Directions: Whenever an image turns up, omit it and return the remaining data exactly.

Dataset section:
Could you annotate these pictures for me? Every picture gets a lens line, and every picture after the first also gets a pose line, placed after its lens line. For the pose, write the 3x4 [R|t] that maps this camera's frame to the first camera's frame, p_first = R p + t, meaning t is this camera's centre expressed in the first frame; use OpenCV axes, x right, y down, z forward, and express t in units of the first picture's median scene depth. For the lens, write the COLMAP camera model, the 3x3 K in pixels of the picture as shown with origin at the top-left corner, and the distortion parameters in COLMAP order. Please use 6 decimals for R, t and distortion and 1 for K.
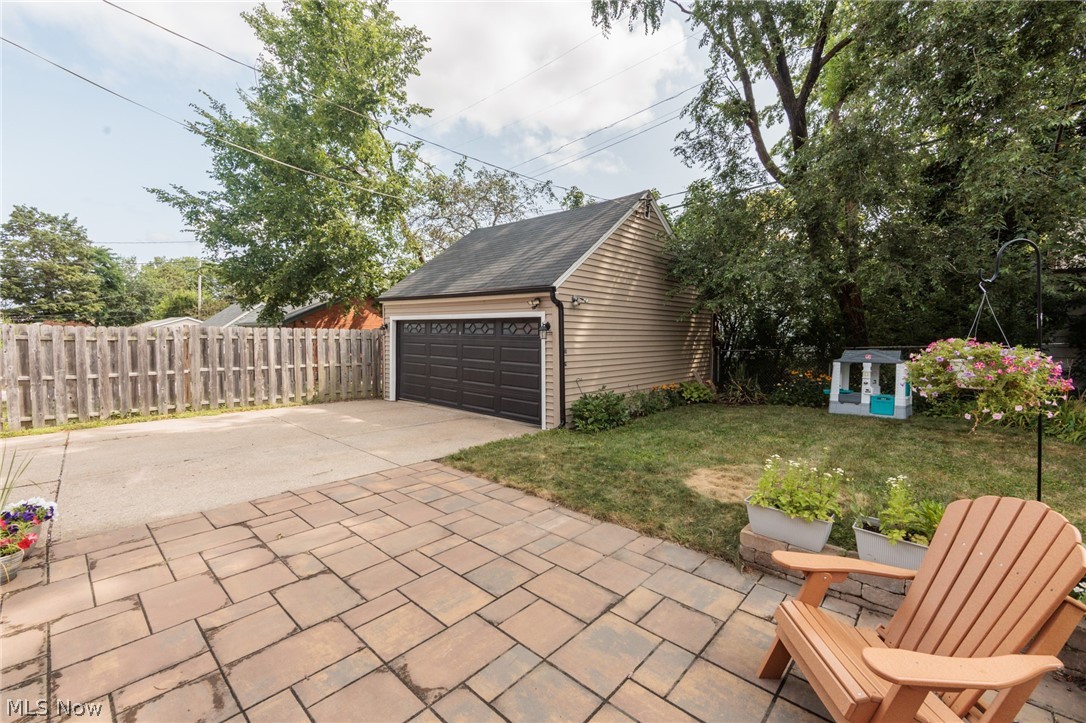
lens RADIAL K [[427.4, 0, 548.7], [0, 427.4, 360.6], [0, 0, 1]] dist [-0.001798, -0.000237]
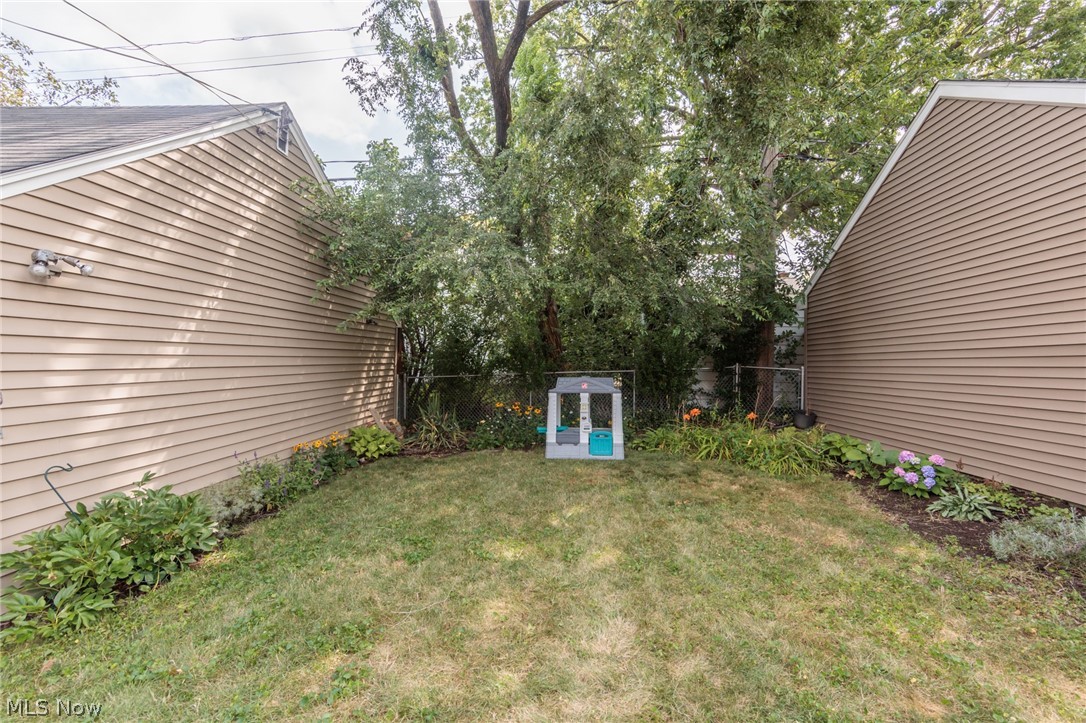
lens RADIAL K [[445.1, 0, 547.4], [0, 445.1, 360.0], [0, 0, 1]] dist [-0.000215, 0.000066]
pose [[0.769124, 0.006241, 0.639069, 0.123356], [0.026238, 0.998801, -0.041332, -0.020976], [-0.638561, 0.048558, 0.768038, 0.328341]]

Solution to the problem:
Could you annotate these pictures for me? Every picture gets a lens line, and every picture after the first also gets a pose line, placed after its lens line. For the pose, write the 3x4 [R|t] that maps this camera's frame to the first camera's frame, p_first = R p + t, meaning t is this camera's centre expressed in the first frame; use OpenCV axes, x right, y down, z forward, and express t in units of the first picture's median scene depth. For the lens, write the COLMAP camera model, the 3x3 K in pixels of the picture as shown with origin at the top-left corner, and the distortion parameters in COLMAP order. Please use 6 decimals for R, t and distortion and 1 for K.
lens RADIAL K [[427.4, 0, 548.7], [0, 427.4, 360.6], [0, 0, 1]] dist [-0.001798, -0.000237]
lens RADIAL K [[445.1, 0, 547.4], [0, 445.1, 360.0], [0, 0, 1]] dist [-0.000215, 0.000066]
pose [[0.769124, 0.006241, 0.639069, 0.123356], [0.026238, 0.998801, -0.041332, -0.020976], [-0.638561, 0.048558, 0.768038, 0.328341]]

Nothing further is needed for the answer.